What you’ll learn
- What is Matter?
- What is Bluetooth being used for?
- Why configuration matters.
To start with, Matter is supported by the Connectivity Standards Alliance. Matter is probably the worst name they could come up with because you can’t find anything about it using the search engines, but nonetheless it’s becoming the Rosetta Stone of IoT.

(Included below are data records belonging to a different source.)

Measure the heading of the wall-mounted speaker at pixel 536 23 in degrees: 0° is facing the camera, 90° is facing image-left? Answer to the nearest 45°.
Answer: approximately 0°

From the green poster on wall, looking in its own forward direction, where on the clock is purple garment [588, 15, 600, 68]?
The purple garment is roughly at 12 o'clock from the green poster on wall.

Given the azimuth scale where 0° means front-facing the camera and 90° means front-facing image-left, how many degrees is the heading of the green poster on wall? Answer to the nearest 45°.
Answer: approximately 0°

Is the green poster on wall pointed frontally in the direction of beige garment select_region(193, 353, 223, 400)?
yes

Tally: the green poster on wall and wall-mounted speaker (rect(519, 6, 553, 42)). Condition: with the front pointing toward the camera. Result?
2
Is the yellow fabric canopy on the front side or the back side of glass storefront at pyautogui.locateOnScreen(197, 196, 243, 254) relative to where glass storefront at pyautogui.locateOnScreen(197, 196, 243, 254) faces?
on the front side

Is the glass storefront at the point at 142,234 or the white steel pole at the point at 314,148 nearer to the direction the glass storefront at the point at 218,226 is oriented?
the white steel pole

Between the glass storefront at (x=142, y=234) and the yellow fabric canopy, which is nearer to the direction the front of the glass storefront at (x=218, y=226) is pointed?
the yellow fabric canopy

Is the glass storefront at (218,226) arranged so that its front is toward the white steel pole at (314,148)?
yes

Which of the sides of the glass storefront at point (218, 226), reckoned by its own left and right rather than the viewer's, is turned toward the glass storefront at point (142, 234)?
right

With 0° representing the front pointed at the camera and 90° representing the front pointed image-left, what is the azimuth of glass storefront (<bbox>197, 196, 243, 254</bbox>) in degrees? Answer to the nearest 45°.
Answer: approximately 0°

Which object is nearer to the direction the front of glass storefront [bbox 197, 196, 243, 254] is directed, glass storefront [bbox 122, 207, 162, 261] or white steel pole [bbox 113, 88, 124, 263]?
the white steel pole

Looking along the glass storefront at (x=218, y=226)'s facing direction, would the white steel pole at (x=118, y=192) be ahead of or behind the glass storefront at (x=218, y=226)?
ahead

Matter is designed to unify disparate networks that are employed in IoT applications like smart-home and smart-office environments and the growing industrial IoT (IIoT) environment. There are a multitude of protocols and communication links from Wi-Fi to 5G to 802.15.4. IPv6 tends to be a common low-level protocol, but it takes more than a simple connection to make devices play together. Trying to get a light switch on one network to turn on a light connected to another network isn’t as easy as it sounds. Matter is designed to address that situation.

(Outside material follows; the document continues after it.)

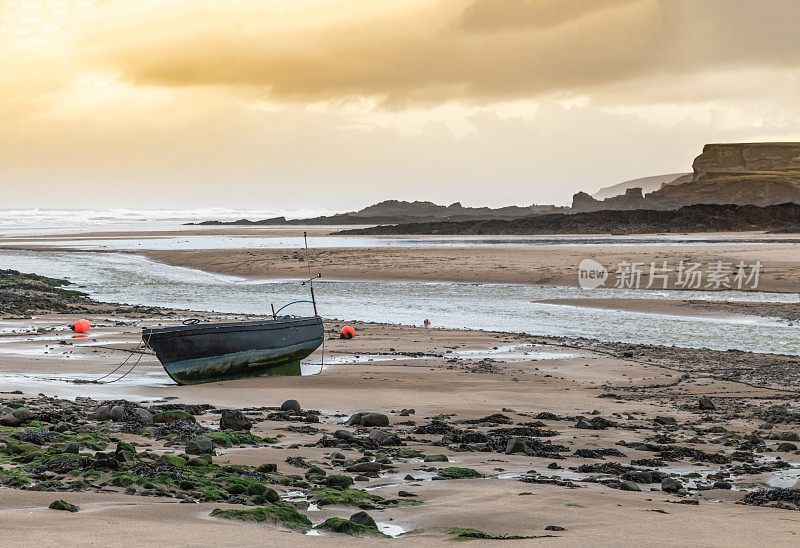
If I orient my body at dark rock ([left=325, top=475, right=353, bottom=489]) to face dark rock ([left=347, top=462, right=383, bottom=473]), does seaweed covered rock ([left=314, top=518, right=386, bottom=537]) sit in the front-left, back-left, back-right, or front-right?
back-right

An in-depth look at Matter will have to wait, though, as this article looks at how devices are being added to networks. Once connected to a network, the management through platforms like Matter come into play. However, getting them there is often accomplished using Bluetooth and a smartphone app. This affects how devices are designed because they need to support Bluetooth and often another wireless protocol like Wi-Fi, Zigbee, or Z-Wave.

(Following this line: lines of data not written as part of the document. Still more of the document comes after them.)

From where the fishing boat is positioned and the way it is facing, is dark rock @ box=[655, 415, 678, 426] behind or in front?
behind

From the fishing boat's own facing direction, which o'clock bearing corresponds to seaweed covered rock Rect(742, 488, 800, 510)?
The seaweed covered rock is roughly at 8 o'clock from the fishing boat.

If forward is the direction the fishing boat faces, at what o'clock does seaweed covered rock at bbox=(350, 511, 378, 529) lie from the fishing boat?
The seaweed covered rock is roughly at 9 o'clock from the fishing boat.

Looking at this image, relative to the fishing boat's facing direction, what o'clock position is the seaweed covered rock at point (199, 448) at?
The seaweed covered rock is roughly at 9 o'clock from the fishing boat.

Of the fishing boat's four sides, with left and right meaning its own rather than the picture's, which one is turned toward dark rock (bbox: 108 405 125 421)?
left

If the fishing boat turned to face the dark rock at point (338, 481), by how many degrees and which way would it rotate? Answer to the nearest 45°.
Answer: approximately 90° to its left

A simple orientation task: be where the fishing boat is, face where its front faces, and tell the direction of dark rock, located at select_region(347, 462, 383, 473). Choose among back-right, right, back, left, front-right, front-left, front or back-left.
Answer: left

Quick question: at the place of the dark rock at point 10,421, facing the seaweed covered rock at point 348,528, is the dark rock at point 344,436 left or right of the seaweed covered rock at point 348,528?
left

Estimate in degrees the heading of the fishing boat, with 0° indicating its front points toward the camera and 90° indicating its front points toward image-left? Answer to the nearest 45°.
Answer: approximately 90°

Security and Connecting Via Bluetooth
Luckily, most networks these days are designed to run, and even are initially configured to work with, encryption for connectivity and often for data transport. Way back when, a Wi-Fi router/access point would start up with no encryption enabled. Now there’s usually a device-specific username and password on the device, and accessing the wireless network requires an additional password.
Connecting a device like a smart TV is something that can often be done in a standalone mode, because it’s obviously equipped with a display. A remote-control device can be used along with the user interface to connect to a Wi-Fi network that has password protection.
This isn’t the case for many IoT devices, which often lack everything short of a way to provide power. Sometimes they even include a status LED.
So how does one connect these devices that are devoid of a built-in user interface? Answer: Use a smartphone app connected to the device via Bluetooth.
Typically, a security handshake occurs. The smartphone often uses its camera to scan a QR code that can provide all sorts of information from the smartphone app to download to a secure password associated with the device being configured.
Bluetooth can be used as the device’s main connectivity mode, but it lacks many of the features of other alternatives, from increased range to higher throughput to even low power consumption—and Bluetooth isn’t a power hog. As a result, the device typically must employ two wireless interfaces: Bluetooth and something else.
Dual-Mode Wireless SoCs
In the case of Infineon’s AIROC CYW30739, the two wireless interfaces are Bluetooth Low Energy (BLE) and 802.15.4. The latter supports protocols like Thread that works with Matter as well as other open and proprietary wireless mesh networks.
Another is Infineon’s CYW43012 Wi-Fi + Bluetooth Combo Chip, which is found in the CY8CKIT0 PSoC Pioneer Kit (Fig. 1). The kit includes a PSoC 62 Line host microcontroller with a 150-MHz Cortex-M4 and a 100-MHz Cortex-M0. Also on-board is an Excelon very-low-power F-RAM.
The wireless support is provided by Murata’s 1LV Module with Wi-Fi and Bluetooth support (Fig. 2). This multi-die module has its own shield and includes the CYW43012 chip.
Infineon isn’t alone in delivering dual-mode wireless SoCs and many protocols still lack this combination. Likewise, there are other ways to tie in a new device to a wireless network, such as using the connection to the network to let it know what new device is being added.